Sometimes they become most useful when they invite us into dialogue rather than agreement.
As much as I enjoyed this book, I also found myself reading it through a feminist, queer, and systems-oriented lens.
Some discussions rely on traditional gender binaries that feel somewhat dated today.
While many observations remain compelling, our understanding of gender, sexuality, emotional labor, identity, and relationships has expanded considerably since the book was first published.
I also found myself wondering how these ideas intersect with:
neurodivergence
disability
chronic illness
systemic oppression
racism
economic stress
caregiving
class
cultural expectations
Desire doesn't exist outside context.
Neither does intimacy.
The conditions that allow people to experience freedom, novelty, privacy, rest, and play are not equally available to everyone.
Historically, women often depended upon relationships for economic security, legal rights, and social belonging.
Emotional attunement wasn't simply preference.
It was survival.
Likewise, many men have been socialized away from vulnerability while being granted greater permission to pursue autonomy and desire.
Seen through this lens, many of the dynamics Perel describes begin to look less like innate gender differences and more like the legacy of patriarchal systems.
Reading as a queer-affirming therapist also made me wonder what happens when we remove rigid gender roles altogether.
Many LGBTQIA+ relationships already require couples to negotiate roles, communication styles, caregiving, intimacy, and power more intentionally because fewer inherited scripts exist.
In many ways, queer relationships illustrate one of Perel's central ideas:
Love isn't something we inherit.
It's something we continually create together.
Reflections to Take Into Your Own Relationship
One of the things I appreciated most about Mating in Captivity is that it continually invites readers back into curiosity.
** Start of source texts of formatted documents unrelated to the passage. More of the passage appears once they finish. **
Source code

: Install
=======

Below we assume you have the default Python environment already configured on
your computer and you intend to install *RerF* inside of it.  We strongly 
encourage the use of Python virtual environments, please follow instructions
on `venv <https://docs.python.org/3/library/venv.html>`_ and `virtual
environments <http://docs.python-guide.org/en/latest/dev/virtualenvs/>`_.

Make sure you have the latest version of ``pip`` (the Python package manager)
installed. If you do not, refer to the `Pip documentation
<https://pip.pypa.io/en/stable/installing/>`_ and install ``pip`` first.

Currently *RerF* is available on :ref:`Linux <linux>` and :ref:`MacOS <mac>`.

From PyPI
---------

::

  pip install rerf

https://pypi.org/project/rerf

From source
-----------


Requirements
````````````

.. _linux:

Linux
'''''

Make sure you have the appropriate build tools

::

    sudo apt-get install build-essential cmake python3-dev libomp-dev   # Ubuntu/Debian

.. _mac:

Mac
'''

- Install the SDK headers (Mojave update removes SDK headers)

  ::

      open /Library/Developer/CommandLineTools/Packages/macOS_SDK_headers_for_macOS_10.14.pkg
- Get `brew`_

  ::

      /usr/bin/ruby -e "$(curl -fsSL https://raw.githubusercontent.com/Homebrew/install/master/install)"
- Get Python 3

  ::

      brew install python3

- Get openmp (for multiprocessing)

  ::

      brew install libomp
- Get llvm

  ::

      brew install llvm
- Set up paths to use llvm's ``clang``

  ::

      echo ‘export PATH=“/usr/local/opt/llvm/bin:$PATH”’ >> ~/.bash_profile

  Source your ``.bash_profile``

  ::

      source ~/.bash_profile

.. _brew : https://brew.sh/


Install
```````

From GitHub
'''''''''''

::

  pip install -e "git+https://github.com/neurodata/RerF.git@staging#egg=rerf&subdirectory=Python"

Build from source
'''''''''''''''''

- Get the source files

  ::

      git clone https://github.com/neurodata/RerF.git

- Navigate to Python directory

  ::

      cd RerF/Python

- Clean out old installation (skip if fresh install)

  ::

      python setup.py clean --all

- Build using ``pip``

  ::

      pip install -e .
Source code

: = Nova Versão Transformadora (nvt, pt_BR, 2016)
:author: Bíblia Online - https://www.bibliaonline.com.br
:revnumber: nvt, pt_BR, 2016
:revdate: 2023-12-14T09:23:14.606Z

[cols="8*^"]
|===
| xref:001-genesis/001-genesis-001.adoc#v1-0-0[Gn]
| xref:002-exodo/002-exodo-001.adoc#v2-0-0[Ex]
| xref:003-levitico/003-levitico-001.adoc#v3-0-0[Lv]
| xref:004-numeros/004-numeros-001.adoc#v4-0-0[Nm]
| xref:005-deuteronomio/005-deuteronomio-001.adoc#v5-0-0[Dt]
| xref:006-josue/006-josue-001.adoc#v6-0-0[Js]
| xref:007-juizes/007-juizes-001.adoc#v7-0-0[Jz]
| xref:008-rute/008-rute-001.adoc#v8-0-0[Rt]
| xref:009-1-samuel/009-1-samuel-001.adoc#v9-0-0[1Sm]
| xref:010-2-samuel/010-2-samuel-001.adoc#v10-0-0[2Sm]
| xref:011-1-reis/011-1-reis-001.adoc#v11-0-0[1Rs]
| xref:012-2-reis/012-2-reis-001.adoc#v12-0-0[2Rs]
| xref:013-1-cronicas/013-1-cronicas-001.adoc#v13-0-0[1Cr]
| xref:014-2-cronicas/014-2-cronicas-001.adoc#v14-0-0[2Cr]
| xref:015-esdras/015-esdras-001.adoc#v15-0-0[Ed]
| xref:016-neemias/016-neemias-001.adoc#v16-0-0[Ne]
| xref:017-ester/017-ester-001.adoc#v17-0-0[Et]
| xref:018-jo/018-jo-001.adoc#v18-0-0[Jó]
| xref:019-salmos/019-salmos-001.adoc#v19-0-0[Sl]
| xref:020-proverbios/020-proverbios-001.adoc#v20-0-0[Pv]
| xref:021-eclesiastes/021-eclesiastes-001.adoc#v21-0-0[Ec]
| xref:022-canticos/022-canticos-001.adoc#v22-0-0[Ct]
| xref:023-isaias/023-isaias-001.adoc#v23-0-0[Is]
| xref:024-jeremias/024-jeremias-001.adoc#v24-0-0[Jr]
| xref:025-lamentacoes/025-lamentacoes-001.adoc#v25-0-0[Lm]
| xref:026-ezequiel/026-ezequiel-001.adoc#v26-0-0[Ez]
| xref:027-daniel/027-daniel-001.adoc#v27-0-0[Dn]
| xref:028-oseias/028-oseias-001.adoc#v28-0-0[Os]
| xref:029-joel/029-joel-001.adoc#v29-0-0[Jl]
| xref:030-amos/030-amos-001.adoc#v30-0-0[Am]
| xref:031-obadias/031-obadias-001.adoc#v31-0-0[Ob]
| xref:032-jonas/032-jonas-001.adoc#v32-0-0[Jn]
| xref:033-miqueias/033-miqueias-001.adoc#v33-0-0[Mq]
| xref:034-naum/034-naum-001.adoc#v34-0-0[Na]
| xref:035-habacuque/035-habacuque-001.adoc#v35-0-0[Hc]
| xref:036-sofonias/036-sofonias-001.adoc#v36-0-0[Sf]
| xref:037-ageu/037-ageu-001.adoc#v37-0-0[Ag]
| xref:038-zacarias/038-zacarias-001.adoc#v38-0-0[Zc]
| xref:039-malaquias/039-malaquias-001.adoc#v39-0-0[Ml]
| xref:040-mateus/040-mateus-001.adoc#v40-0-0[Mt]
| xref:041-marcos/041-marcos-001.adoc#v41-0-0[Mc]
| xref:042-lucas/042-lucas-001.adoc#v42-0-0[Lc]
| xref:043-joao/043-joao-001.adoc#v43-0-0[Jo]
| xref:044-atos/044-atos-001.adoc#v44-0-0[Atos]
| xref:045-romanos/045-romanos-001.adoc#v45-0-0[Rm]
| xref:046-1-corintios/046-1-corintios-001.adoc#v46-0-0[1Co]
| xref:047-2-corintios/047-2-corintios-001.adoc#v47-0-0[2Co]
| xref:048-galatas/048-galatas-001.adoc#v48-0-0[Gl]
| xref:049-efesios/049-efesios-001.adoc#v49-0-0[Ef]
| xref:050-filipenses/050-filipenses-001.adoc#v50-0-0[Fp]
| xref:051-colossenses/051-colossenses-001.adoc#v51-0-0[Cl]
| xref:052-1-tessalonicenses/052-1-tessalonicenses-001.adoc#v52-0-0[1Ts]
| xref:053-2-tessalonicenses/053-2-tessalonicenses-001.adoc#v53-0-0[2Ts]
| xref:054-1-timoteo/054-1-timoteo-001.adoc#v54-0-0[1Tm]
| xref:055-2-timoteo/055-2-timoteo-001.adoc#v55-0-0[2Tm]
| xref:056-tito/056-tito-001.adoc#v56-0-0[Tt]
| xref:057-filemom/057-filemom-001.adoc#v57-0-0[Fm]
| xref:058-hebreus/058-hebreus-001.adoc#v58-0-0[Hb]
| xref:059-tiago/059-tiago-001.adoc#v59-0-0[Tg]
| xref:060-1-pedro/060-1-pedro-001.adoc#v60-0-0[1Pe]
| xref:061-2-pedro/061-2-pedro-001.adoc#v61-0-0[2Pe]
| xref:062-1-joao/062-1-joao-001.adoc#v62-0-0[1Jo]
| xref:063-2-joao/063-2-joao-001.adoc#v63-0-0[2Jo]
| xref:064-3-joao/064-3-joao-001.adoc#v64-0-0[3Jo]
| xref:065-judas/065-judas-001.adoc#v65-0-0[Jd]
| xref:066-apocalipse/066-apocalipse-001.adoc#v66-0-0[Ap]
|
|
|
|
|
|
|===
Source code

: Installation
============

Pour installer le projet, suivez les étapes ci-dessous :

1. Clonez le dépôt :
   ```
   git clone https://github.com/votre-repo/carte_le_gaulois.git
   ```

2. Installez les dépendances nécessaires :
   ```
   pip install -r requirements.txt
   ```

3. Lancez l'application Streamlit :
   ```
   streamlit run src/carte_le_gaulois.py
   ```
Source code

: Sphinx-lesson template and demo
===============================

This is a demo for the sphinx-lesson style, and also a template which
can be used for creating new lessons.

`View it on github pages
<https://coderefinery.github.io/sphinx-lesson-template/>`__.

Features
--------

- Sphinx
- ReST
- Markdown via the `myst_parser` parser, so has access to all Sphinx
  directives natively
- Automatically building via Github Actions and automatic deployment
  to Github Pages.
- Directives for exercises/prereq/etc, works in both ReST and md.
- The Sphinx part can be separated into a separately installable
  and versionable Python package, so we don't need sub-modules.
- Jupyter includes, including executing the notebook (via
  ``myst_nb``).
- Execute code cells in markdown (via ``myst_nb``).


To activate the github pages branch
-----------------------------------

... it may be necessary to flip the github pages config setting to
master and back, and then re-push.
Here are some of the questions that stayed with me after finishing the book.
Reflect on Love and Desire
Finish these sentences without censoring yourself.
When I think of love, I think...
When I love someone, I feel...
When I feel loved, I feel...
In love, I look for...
When I desire someone, I feel...
Notice where your answers overlap—and where they don't.
Stay Curious
Ask yourself:
What has surprised me about my partner recently?
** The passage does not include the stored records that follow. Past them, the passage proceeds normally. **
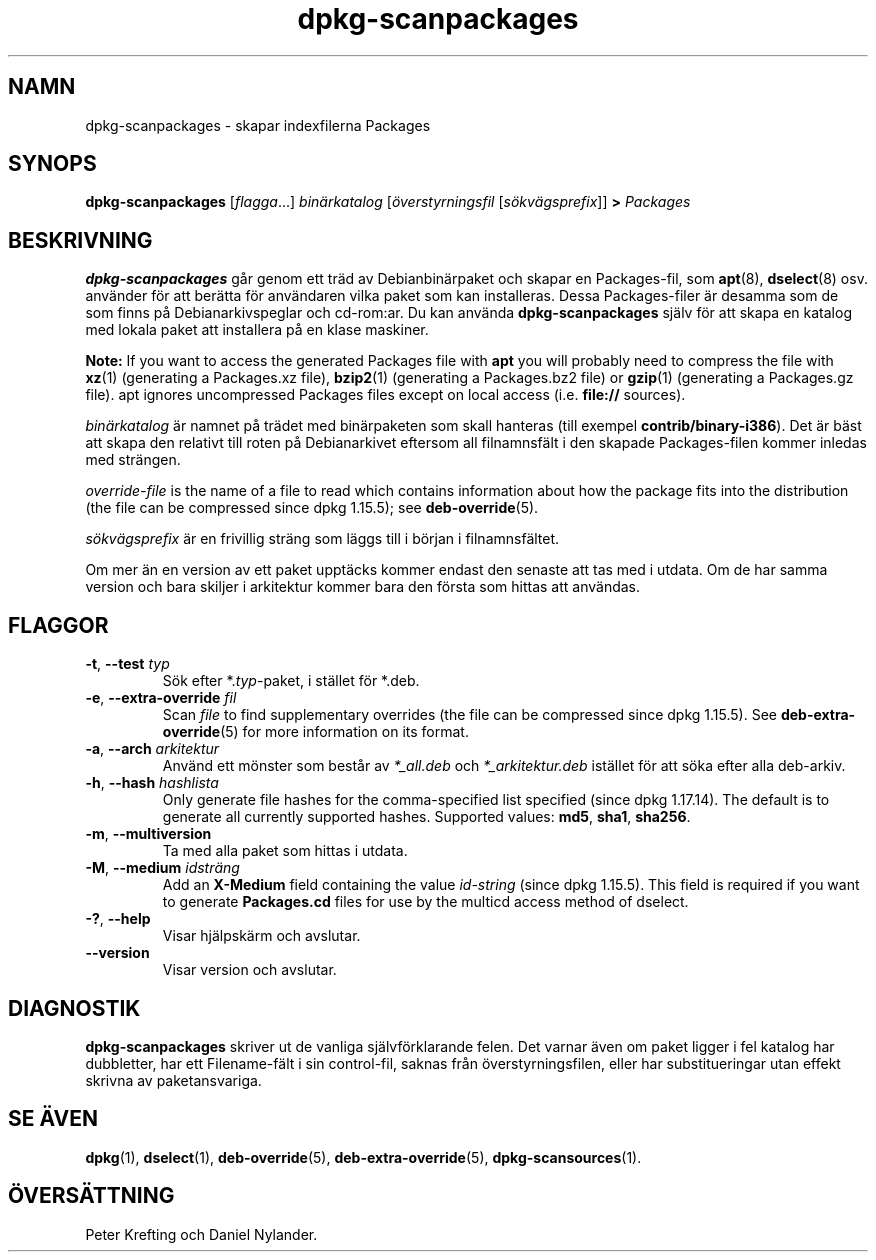 .\" dpkg manual page - dpkg-scanpackages(1)
.\"
.\" Copyright © 1996 Michael Shields <shields@crosslink.net>
.\" Copyright © 2006 Frank Lichtenheld <djpig@debian.org>
.\" Copyright © 2007, 2009, 2011-2014 Guillem Jover <guillem@debian.org>
.\" Copyright © 2009 Raphaël Hertzog <hertzog@debian.org>
.\"
.\" This is free software; you can redistribute it and/or modify
.\" it under the terms of the GNU General Public License as published by
.\" the Free Software Foundation; either version 2 of the License, or
.\" (at your option) any later version.
.\"
.\" This is distributed in the hope that it will be useful,
.\" but WITHOUT ANY WARRANTY; without even the implied warranty of
.\" MERCHANTABILITY or FITNESS FOR A PARTICULAR PURPOSE.  See the
.\" GNU General Public License for more details.
.\"
.\" You should have received a copy of the GNU General Public License
.\" along with this program.  If not, see <https://www.gnu.org/licenses/>.
.
.\"*******************************************************************
.\"
.\" This file was generated with po4a. Translate the source file.
.\"
.\"*******************************************************************
.TH dpkg\-scanpackages 1 2012\-05\-07 Debianprojektet dpkg\-verktygen
.SH NAMN
dpkg\-scanpackages \- skapar indexfilerna Packages
.
.SH SYNOPS
\fBdpkg\-scanpackages\fP [\fIflagga\fP...] \fIbinärkatalog\fP [\fIöverstyrningsfil\fP
[\fIsökvägsprefix\fP]] \fB>\fP \fIPackages\fP
.
.SH BESKRIVNING
\fBdpkg\-scanpackages\fP går genom ett träd av Debianbinärpaket och skapar en
Packages\-fil, som \fBapt\fP(8), \fBdselect\fP(8) osv. använder för att berätta för
användaren vilka paket som kan installeras. Dessa Packages\-filer är desamma
som de som finns på Debianarkivspeglar och cd\-rom:ar. Du kan använda
\fBdpkg\-scanpackages\fP själv för att skapa en katalog med lokala paket att
installera på en klase maskiner.
.PP
\fBNote:\fP If you want to access the generated Packages file with \fBapt\fP you
will probably need to compress the file with \fBxz\fP(1)  (generating a
Packages.xz file), \fBbzip2\fP(1)  (generating a Packages.bz2 file) or
\fBgzip\fP(1)  (generating a Packages.gz file). apt ignores uncompressed
Packages files except on local access (i.e.  \fBfile://\fP sources).
.PP
\fIbinärkatalog\fP är namnet på trädet med binärpaketen som skall hanteras
(till exempel \fBcontrib/binary\-i386\fP). Det är bäst att skapa den relativt
till roten på Debianarkivet eftersom all filnamnsfält i den skapade
Packages\-filen kommer inledas med strängen.
.PP
\fIoverride\-file\fP is the name of a file to read which contains information
about how the package fits into the distribution (the file can be compressed
since dpkg 1.15.5); see \fBdeb\-override\fP(5).
.PP
\fIsökvägsprefix\fP är en frivillig sträng som läggs till i början i
filnamnsfältet.
.PP
Om mer än en version av ett paket upptäcks kommer endast den senaste att tas
med i utdata. Om de har samma version och bara skiljer i arkitektur kommer
bara den första som hittas att användas.
.
.SH FLAGGOR
.TP 
\fB\-t\fP, \fB\-\-test\fP \fItyp\fP
Sök efter *.\fItyp\fP\-paket, i stället för *.deb.
.TP 
\fB\-e\fP, \fB\-\-extra\-override\fP \fIfil\fP
Scan \fIfile\fP to find supplementary overrides (the file can be compressed
since dpkg 1.15.5).  See \fBdeb\-extra\-override\fP(5)  for more information on
its format.
.TP 
\fB\-a\fP, \fB\-\-arch\fP \fIarkitektur\fP
Använd ett mönster som består av \fI*_all.deb\fP och \fI*_arkitektur.deb\fP
istället för att söka efter alla deb\-arkiv.
.TP 
\fB\-h\fP, \fB\-\-hash\fP \fIhashlista\fP
Only generate file hashes for the comma\-specified list specified (since dpkg
1.17.14).  The default is to generate all currently supported hashes.
Supported values: \fBmd5\fP, \fBsha1\fP, \fBsha256\fP.
.TP 
\fB\-m\fP, \fB\-\-multiversion\fP
Ta med alla paket som hittas i utdata.
.TP 
\fB\-M\fP, \fB\-\-medium\fP \fIidsträng\fP
Add an \fBX\-Medium\fP field containing the value \fIid\-string\fP (since dpkg
1.15.5).  This field is required if you want to generate \fBPackages.cd\fP
files for use by the multicd access method of dselect.
.TP 
\fB\-?\fP, \fB\-\-help\fP
Visar hjälpskärm och avslutar.
.TP 
\fB\-\-version\fP
Visar version och avslutar.
.
.SH DIAGNOSTIK
\fBdpkg\-scanpackages\fP skriver ut de vanliga självförklarande felen. Det
varnar även om paket ligger i fel katalog har dubbletter, har ett
Filename\-fält i sin control\-fil, saknas från överstyrningsfilen, eller har
substitueringar utan effekt skrivna av paketansvariga.
.
.SH "SE ÄVEN"
.ad l
.nh
\fBdpkg\fP(1), \fBdselect\fP(1), \fBdeb\-override\fP(5), \fBdeb\-extra\-override\fP(5),
\fBdpkg\-scansources\fP(1).
.SH ÖVERSÄTTNING
Peter Krefting och Daniel Nylander.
What have I stopped asking because I assume I already know?
How has my partner changed over the last five years?
How have I?
Long-term relationships thrive when we continue discovering one another.
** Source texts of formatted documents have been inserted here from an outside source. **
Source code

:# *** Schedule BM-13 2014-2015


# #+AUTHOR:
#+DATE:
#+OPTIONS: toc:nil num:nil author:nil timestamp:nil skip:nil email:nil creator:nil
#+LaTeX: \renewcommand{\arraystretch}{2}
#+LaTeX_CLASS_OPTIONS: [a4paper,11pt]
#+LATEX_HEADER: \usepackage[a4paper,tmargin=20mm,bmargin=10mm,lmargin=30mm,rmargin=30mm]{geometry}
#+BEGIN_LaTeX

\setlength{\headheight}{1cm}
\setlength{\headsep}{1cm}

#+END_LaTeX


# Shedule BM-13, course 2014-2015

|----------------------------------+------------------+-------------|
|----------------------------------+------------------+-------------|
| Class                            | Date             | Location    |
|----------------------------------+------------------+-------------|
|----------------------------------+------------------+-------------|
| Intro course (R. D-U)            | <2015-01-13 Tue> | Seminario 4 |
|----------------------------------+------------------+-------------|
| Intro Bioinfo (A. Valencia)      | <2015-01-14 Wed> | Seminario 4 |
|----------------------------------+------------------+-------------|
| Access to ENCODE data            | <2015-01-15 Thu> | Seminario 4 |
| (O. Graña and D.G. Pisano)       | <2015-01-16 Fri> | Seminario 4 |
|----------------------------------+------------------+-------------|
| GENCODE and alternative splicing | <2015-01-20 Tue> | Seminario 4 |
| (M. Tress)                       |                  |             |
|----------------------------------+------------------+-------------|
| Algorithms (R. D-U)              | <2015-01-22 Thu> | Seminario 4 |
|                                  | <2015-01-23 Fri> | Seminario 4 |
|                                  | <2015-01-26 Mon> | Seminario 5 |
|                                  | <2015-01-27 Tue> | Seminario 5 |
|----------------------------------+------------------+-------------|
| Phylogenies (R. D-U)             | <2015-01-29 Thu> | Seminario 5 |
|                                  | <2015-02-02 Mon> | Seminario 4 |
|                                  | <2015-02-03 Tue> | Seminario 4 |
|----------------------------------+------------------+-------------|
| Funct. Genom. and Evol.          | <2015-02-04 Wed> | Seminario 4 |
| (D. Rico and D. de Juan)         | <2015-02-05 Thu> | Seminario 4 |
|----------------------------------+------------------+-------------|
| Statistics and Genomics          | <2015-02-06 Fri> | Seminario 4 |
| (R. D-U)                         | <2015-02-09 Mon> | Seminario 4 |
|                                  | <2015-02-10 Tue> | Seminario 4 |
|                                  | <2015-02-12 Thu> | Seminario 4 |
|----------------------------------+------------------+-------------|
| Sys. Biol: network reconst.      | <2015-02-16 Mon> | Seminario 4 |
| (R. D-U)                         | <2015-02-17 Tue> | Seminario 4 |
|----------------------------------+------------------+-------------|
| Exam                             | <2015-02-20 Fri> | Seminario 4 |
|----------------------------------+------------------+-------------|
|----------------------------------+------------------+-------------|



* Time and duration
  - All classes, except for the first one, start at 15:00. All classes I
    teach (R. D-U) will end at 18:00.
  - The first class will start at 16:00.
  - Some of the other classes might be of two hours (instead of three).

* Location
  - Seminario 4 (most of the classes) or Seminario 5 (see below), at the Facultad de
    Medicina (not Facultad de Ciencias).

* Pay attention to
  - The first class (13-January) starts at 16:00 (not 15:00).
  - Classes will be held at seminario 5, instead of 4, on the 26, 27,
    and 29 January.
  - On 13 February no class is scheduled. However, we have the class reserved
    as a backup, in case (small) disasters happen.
Notice the Balance Between Closeness and Independence
Where do I feel most like myself?
What activities make me feel alive outside my relationship?
Do both of us have room to continue growing?
Think Beyond Words
How do you experience connection outside of talking?
Humor
Shared adventures
Physical affection
Creativity
Play
Rituals
Quiet companionship
Sometimes intimacy lives in actions more than conversations.
Explore Power
Consider gently asking:
Who usually initiates repair?
Who carries emotional labor?
Who compromises more often?
How do we each experience power inside this relationship?
Are these patterns chosen or inherited?
Power isn't inherently harmful.
Ignoring it often is.
Reflect on Fantasy
Instead of asking,
"What does this fantasy say about my partner?"
try asking,
"What part of me feels most alive here?"
Fantasy can become another doorway into self-understanding.
Explore Your Relationship Story
Finally, ask yourself:
What did I learn about love growing up?
What did I learn about conflict?
About sexuality?
About independence?
About commitment?
Which stories still fit?
Which stories am I ready to rewrite?
Final Thoughts
If there's one sentence I'd take away from Mating in Captivity, it's this:
Long-term love isn't about becoming one person.
It's about continuing to meet each other as two whole people who never stop growing.
That feels hopeful to me.
Not because it offers a simple formula for desire.
But because it suggests relationships remain alive when curiosity stays alive.
Perhaps intimacy isn't the end of mystery.
Perhaps it's learning to welcome mystery into the safety we've built together.
For me, that may be the deepest invitation of this book:
To keep becoming.
To allow our partners to keep becoming.
And to remain curious enough to meet each other, again and again, as the people we are still growing into.